An experimental WebGPU renderer was developed alongside the WebGL one and reached a production-ready milestone in revision r171, released on 29 November 2024, which let developers swap in the WebGPU renderer with a one-line change and an automatic fallback to WebGL 2.0 where WebGPU is unavailable.[6] WebGPU reached baseline support across the major browsers, including Safari, in early 2026, making it usable for general audiences.[7]

Architecture and features

Three.js organizes a 3D world as a scene graph. A Scene object holds a hierarchy of objects; a camera defines the viewpoint; a renderer draws the scene to an HTML canvas element each frame.[2] The library provides geometry primitives, loaders for common 3D asset formats, and a range of materials and shading models, including Lambert and Phong shading and physically based rendering.[2]
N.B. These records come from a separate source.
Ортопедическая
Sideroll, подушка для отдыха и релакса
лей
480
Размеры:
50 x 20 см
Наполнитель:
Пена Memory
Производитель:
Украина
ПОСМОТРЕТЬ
Other built-in capabilities include keyframe animation, skeletal and morph-target animation, lights and shadows, particle systems, post-processing effects such as bloom and anti-aliasing, and integration with the Web Audio API for positional sound.[2] Shaders are written in GLSL, the OpenGL Shading Language, which is why the project is described as being written in JavaScript and GLSL.[2]

WebXR support

Three.js exposes virtual and augmented reality through the WebXR Device API, the browser standard that succeeded the earlier WebVR API for immersive sessions.[3] The library bundles a set of WebXR helpers in its examples and add-ons, the most prominent being VRButton and ARButton, helper classes whose createButton() method renders a button that checks for device support and starts a VR or AR session when activated.[8]
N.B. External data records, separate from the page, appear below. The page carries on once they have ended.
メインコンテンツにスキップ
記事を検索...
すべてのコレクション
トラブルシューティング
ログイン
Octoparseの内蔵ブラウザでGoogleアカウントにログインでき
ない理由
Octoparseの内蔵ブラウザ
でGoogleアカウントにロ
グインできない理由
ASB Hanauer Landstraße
To render in XR, an application sets renderer.xr.enabled = true on the WebGL renderer and replaces the usual browser animation callback with renderer.setAnimationLoop(), which is driven by the headset's frame timing rather than the page's refresh rate.[3] The WebXR add-ons also cover input and tracking: controller models through XRControllerModelFactory, hand tracking through XRHandModelFactory, plane detection through XRPlanes, depth sensing, and lighting estimation through XREstimatedLight.[9] The repository ships runnable WebXR demos such as webxr_vr_sandbox, webxr_vr_panorama, and webxr_vr_rollercoaster.[9]
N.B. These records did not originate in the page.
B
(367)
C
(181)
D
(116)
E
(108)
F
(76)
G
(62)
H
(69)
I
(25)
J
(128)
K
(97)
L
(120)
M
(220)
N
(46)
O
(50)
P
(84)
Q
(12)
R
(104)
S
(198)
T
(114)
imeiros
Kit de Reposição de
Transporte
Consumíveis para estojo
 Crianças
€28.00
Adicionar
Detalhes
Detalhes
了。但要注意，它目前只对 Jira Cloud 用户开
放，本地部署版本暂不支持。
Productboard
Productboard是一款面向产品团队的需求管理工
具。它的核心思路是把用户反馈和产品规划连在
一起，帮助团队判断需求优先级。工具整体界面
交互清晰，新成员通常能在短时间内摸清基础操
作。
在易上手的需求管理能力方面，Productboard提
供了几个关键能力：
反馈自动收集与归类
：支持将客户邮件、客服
Because these sessions run inside a standard browser, a Three.js WebXR scene can be entered from a compatible headset without installing a native application; Chromium-based browsers and the browsers on standalone headsets implement the WebXR Device API for both VR and AR.[3]

VR and AR relevance

Three.js is one of the common foundations for WebXR content on the open web, used both directly and as the rendering layer beneath higher-level frameworks. The declarative VR framework A-Frame, originally developed by the Mozilla VR team, is an entity-component-system framework built on top of Three.js, so A-Frame scenes are ultimately rendered by it.[10] Browser-based VR and AR experiences, product configurators, and metaverse-style 3D environments frequently use Three.js for rendering, an approach distinct from native engines such as Unity and Unreal Engine in that the experience loads from a URL and runs in the browser.[2][3]